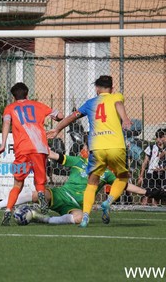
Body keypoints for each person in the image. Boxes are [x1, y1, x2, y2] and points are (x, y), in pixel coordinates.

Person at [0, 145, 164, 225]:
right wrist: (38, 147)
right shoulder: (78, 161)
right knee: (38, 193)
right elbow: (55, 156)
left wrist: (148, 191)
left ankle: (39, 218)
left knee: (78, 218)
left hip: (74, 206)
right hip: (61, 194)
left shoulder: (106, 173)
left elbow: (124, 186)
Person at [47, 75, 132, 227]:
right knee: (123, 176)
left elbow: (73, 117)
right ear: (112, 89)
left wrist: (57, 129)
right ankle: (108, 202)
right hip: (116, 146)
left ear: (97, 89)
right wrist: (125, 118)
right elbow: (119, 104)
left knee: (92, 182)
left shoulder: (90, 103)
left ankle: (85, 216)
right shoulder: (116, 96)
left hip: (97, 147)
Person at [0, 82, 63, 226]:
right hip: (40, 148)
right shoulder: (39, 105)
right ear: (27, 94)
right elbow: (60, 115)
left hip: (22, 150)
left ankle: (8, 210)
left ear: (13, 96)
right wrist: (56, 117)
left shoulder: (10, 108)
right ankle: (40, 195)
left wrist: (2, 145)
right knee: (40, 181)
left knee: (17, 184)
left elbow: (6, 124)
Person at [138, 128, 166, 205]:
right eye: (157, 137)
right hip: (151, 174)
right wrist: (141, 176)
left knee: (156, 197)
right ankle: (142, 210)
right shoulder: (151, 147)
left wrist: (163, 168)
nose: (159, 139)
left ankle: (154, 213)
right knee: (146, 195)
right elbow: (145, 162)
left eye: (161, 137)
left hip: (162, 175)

====================

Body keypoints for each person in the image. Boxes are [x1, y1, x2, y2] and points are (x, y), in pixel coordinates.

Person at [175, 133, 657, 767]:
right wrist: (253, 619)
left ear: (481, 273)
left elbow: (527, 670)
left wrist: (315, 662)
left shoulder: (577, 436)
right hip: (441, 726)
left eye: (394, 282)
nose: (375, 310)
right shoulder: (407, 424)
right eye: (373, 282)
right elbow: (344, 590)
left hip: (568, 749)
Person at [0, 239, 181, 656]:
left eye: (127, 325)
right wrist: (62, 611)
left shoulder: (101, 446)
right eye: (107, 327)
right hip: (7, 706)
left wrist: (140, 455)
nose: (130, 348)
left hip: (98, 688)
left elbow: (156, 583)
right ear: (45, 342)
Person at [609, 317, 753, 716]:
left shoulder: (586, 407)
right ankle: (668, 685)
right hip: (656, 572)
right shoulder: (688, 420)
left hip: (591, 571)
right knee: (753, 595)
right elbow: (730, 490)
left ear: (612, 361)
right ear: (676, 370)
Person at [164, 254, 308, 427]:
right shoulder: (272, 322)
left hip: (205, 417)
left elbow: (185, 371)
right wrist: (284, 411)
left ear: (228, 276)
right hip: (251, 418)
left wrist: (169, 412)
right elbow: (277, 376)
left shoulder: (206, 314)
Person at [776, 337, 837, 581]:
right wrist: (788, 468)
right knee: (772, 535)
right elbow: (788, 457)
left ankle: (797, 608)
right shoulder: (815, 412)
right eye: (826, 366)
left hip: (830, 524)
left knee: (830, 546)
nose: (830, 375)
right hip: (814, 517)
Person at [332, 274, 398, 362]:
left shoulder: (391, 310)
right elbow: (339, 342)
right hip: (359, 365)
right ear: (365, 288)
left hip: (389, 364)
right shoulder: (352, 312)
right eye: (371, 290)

====================

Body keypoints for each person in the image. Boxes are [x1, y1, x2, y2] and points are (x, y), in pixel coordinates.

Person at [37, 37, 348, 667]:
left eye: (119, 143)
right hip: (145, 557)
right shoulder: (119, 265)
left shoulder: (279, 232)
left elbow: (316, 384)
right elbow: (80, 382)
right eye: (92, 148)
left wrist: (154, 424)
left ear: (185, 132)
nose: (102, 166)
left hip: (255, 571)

====================

▶ [TASK INSTRUCTIONS] Please return every line in the data that includes the string "ankle".

▶ [WRITTEN ANSWER]
left ankle: (39, 218)
right ankle: (108, 202)
left ankle: (85, 216)
left ankle: (8, 210)
right ankle: (40, 195)
right ankle: (142, 210)
left ankle: (154, 213)
right ankle: (668, 685)
left ankle: (797, 608)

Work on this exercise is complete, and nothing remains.